* **GOAL**: Show each line of the records that contains the word "white". Case counts.

* **DATA SHOWN**:
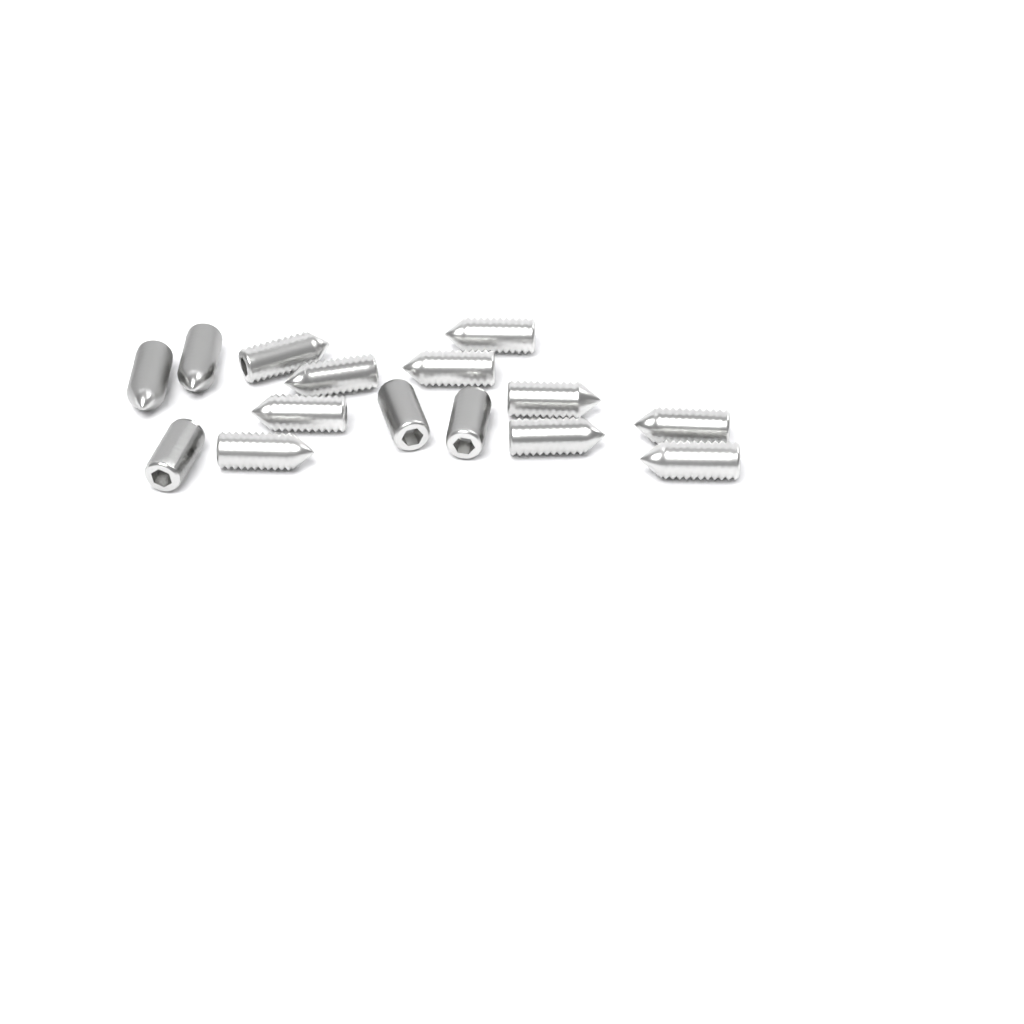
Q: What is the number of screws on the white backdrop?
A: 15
---
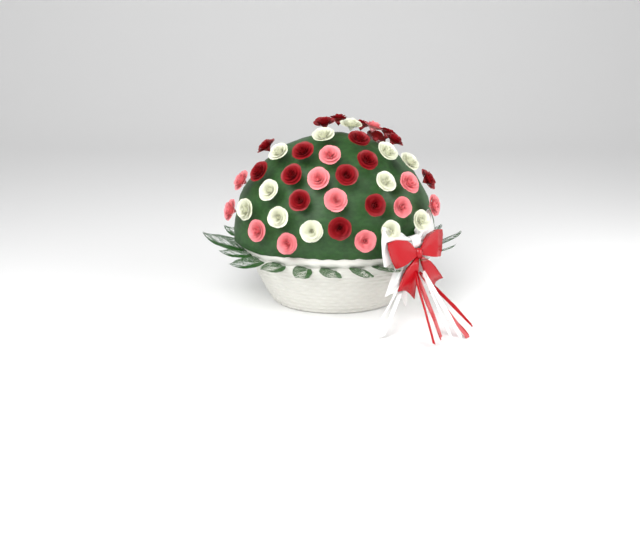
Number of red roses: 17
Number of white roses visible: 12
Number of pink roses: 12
--
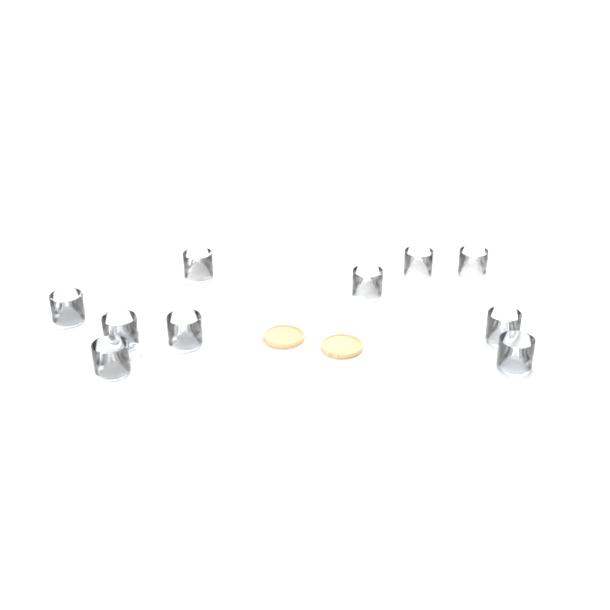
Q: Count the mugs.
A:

* **FULL RESPONSE**:
Q: What is the number of screws on the white backdrop?
Number of white roses visible: 12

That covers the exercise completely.